I’ve got two children. They’ve witnessed my decade-long work to help military sexual assault survivors, and neither are inclined to join the military, leaving me to be the last one in my family who will have served. I understand the logic behind their decision — and I will never recommend that any mother send her precious child to the Coast Guard Academy or to the US Merchant Marine Academy, knowing firsthand what has befallen so many young people who attend them.

I’m long since out of my job at the Maritime Administration but I am still contacted by sex assault victims. I was contacted recently by a survivor of Tailhook who introduced herself to me by the victim number assigned to her by those investigating the incident.
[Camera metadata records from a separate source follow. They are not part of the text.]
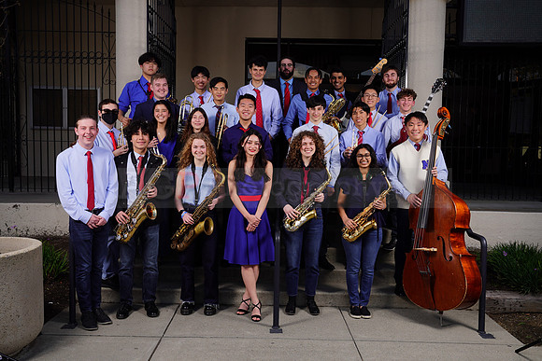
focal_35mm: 34
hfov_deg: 55.8
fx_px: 512
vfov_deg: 38.9
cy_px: 180
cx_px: 271
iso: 100
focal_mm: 34
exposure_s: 1/200
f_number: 8
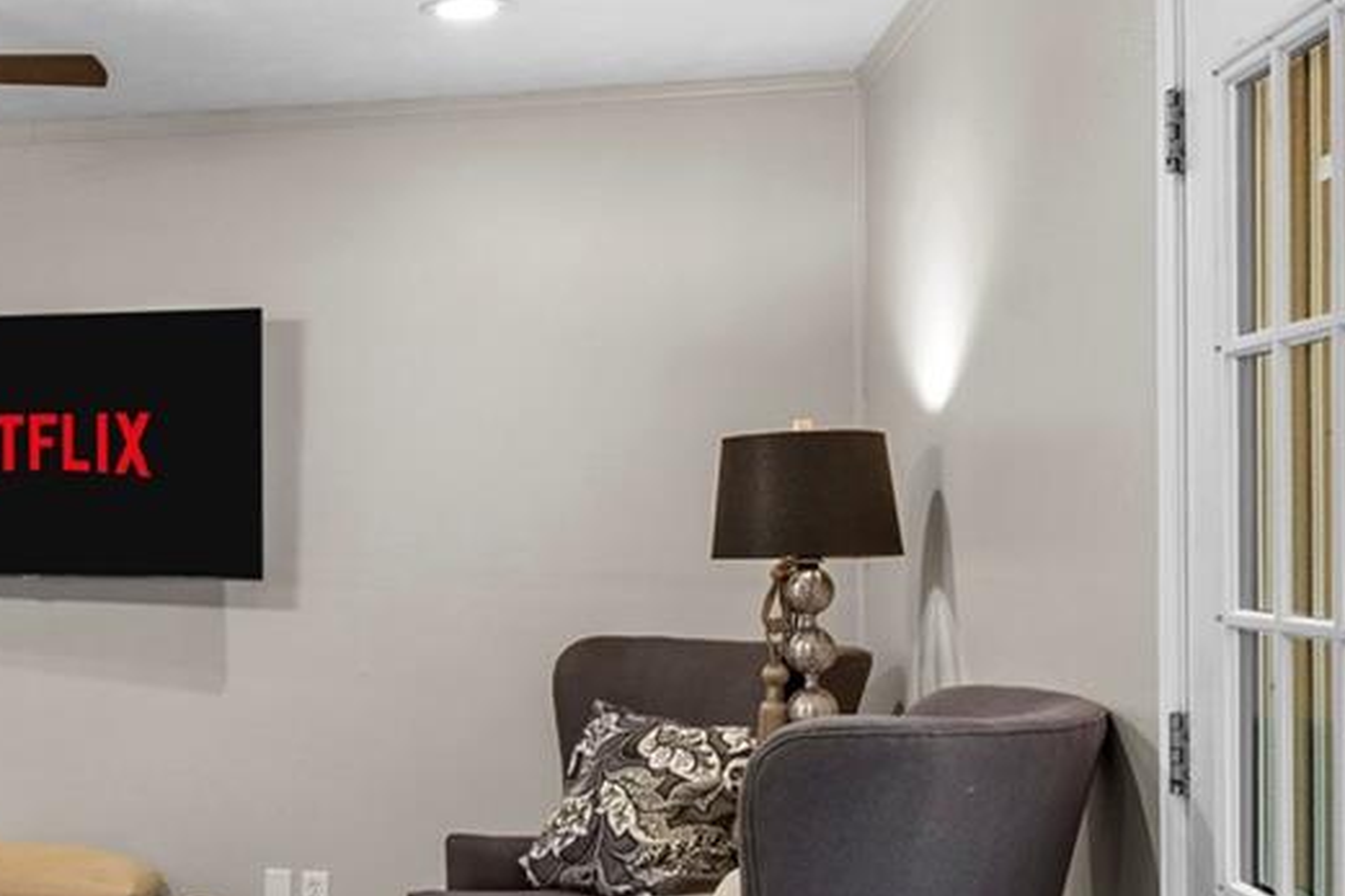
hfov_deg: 31.3
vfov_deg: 24.6
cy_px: 538
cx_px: -204
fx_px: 2054
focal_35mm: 55
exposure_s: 1/2
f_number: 8
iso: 400
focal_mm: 14
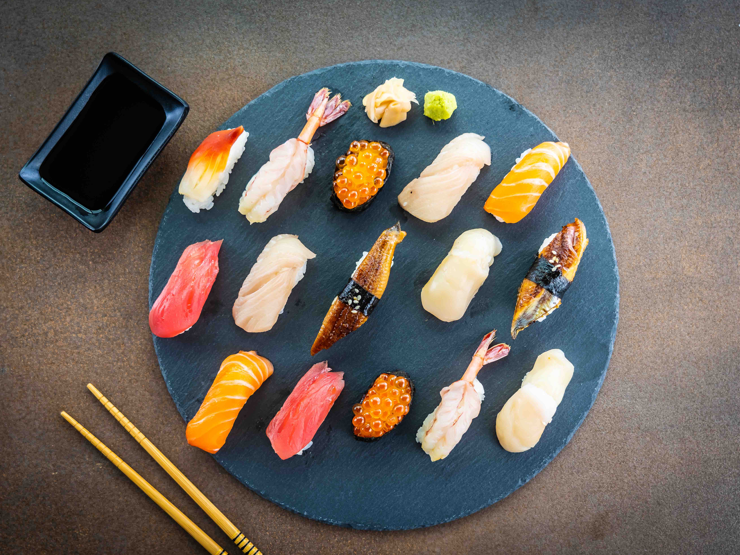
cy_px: 282
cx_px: 372
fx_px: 1154
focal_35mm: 54
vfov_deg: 27.0
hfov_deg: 35.5
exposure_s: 1/125
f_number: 4
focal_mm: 49
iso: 250
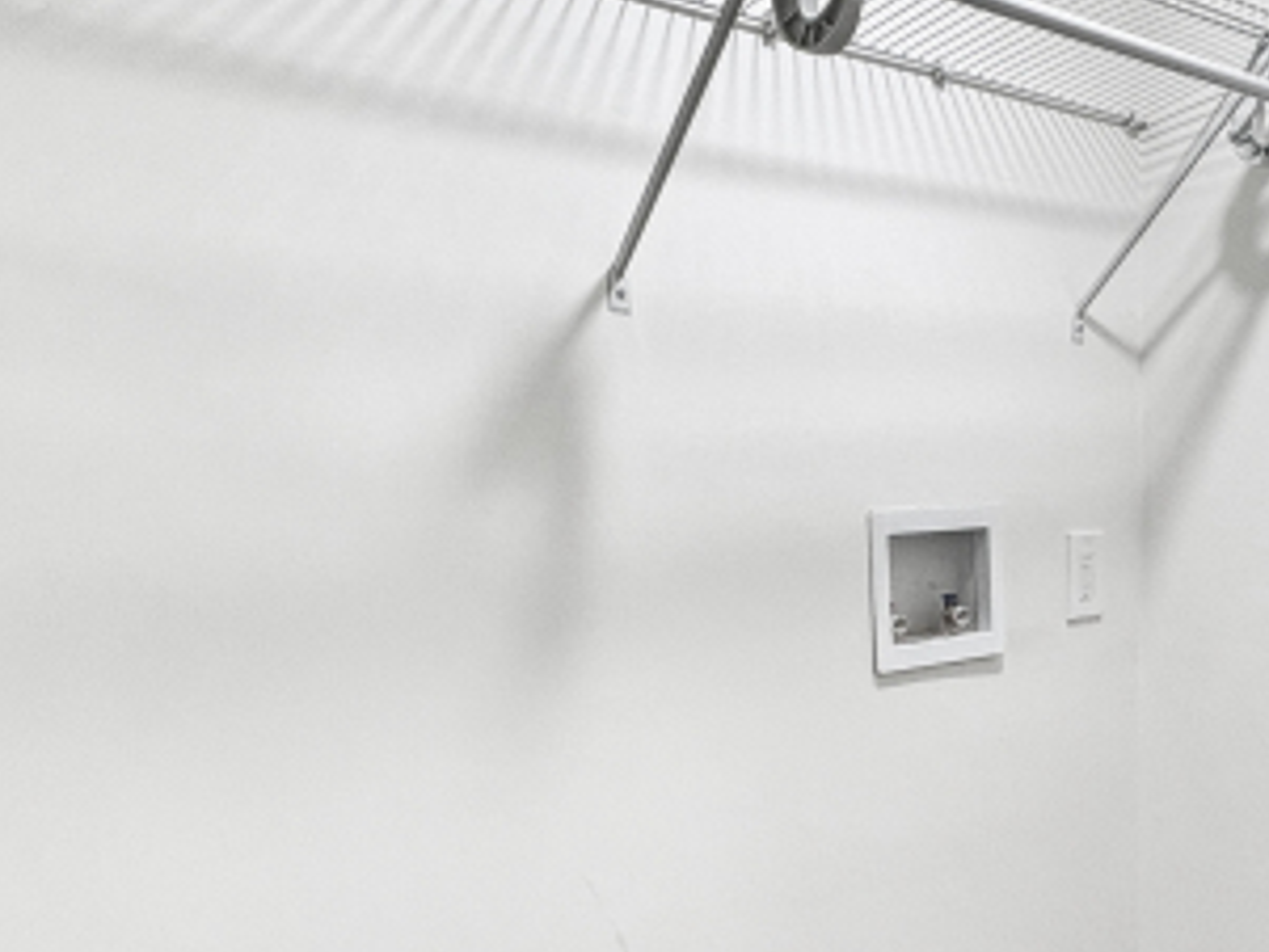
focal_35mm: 31
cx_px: 828
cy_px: 703
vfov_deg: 44.1
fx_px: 1137
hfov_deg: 57.3
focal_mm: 2.2
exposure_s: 1/120
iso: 125
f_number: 2.2
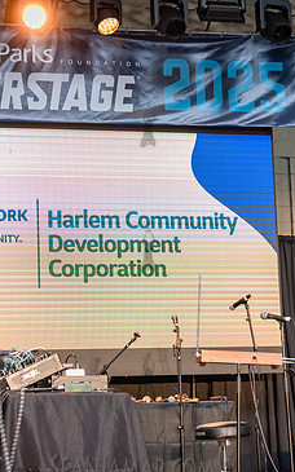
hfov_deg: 13.9
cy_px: 249
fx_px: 1210
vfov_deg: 22.1
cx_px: 148
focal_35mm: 94
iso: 4000
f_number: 3.5
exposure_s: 1/500
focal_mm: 58
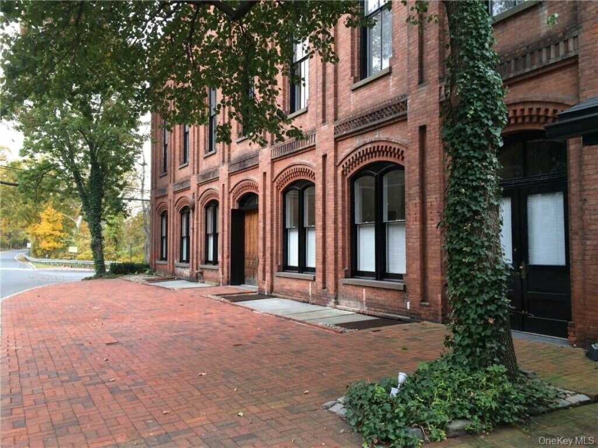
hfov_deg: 60.0
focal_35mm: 30
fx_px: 518
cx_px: 299
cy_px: 224
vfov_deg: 46.8
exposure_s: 1/60
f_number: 2.2
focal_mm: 4.12
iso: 50
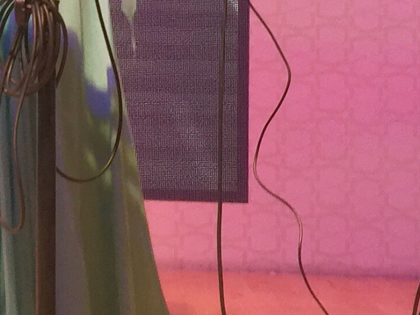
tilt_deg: +7.9
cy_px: -143
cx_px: 52
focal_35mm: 131
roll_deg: -3.9
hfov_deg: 14.9
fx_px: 1589
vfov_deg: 10.9
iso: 40
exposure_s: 1/17
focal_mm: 4.15
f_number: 2.2
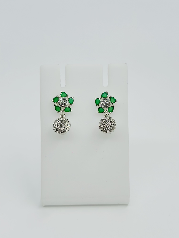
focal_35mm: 48
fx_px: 331
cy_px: 119
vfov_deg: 39.7
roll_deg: -0.5
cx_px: 90
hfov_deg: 30.3
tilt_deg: -20.9
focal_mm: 6.86
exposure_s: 1/990
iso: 80
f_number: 1.78
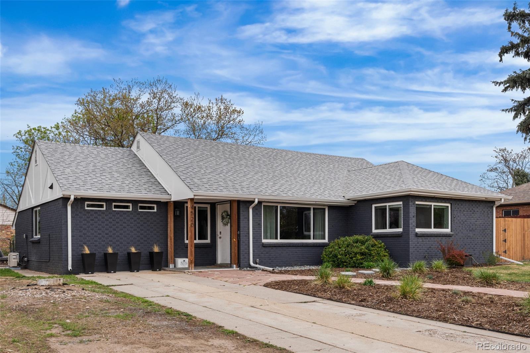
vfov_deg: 44.3
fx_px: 434
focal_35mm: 30
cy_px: 176
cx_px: 265
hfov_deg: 62.8
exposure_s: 1/400
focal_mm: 29.5
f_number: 8
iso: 500
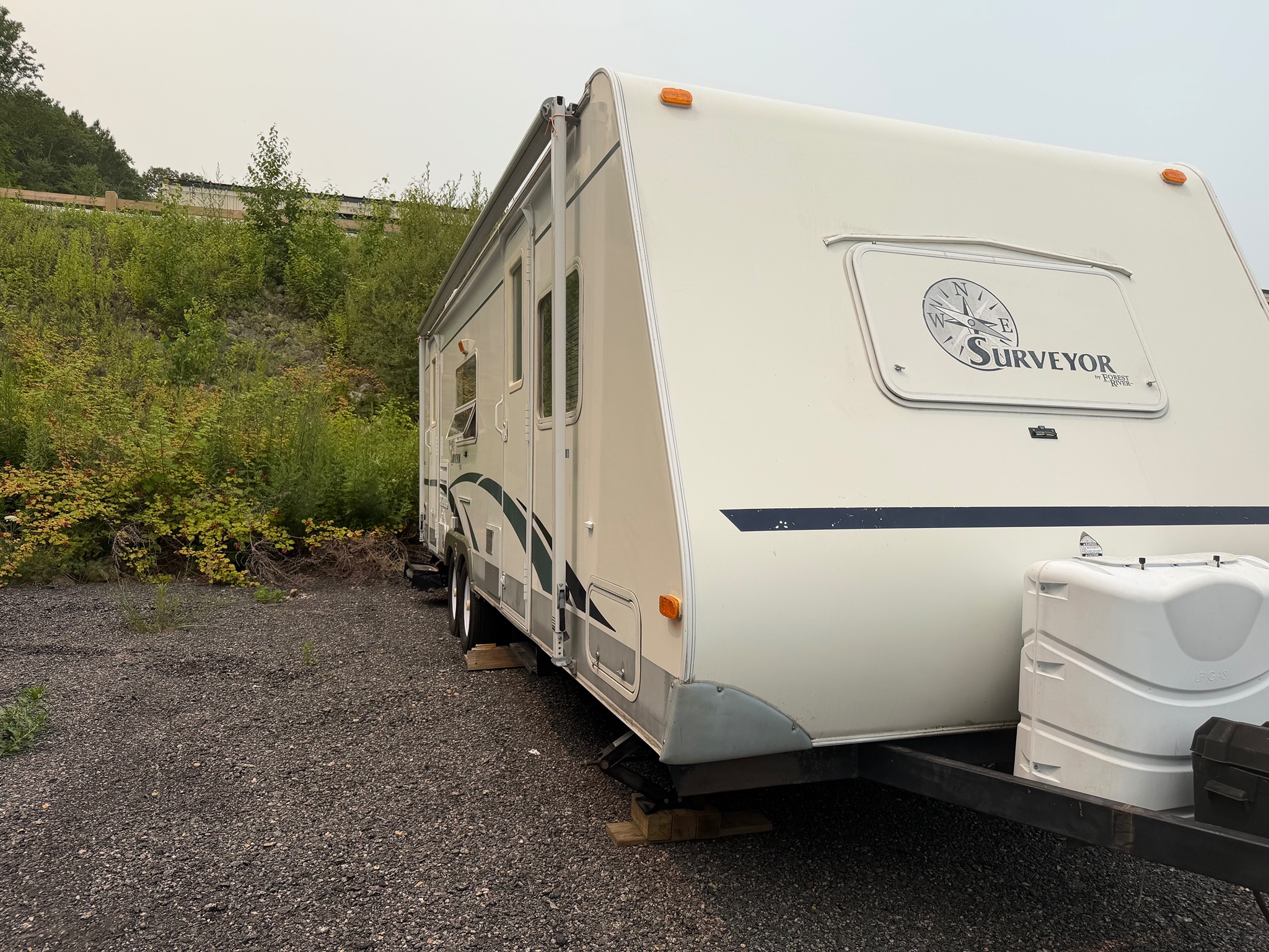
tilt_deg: +0.1
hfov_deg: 71.6
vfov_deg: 56.8
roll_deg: +0.5
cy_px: 476
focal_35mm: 24
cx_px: 634
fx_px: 880
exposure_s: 1/4975
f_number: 1.78
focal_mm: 6.76
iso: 80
She just wanted to thank me for advocating for military sexual assault survivors — someone heard the pleas for justice and didn’t just want the crimes swept under the rug. I could not help but be struck that — more than 3 decades since those heinous crimes occurred — her victim number remains part of her identity. It will be with her for the rest of her life. And there has been no resolution to her case.

Coast Guard Commandant Admiral Linda Fagan recently spoke with students at the Coast Guard Academy. She told them that everyone has the right to a workplace free from sexual assault and harassment.

Agreed. But why should the current students trust the current leaders when none of the past leaders have to date been held accountable for the cover-up of the investigation into the sexual crimes at the academy?

What would the appropriate course of action look like? In the case of the US Coast Guard Academy, that means court martialing retired Coast Guard officers who failed to prosecute the rapes at the school between 1988 and 2006.

It would mean recalling a retired commandant and court-martialing him for failing to share information with Congress about crimes at the school. It would mean court martialing and firing individuals still employed at Coast Guard headquarters accountable for the cover-up.

Too many survivors have paid a terrible price because of past failed leadership. In the years since Tailhook, far too little has changed. It’s time for senior government leaders to do the right thing and report and prosecute sexual assaults, instead of continuing to turn a blind eye to these terrible crimes.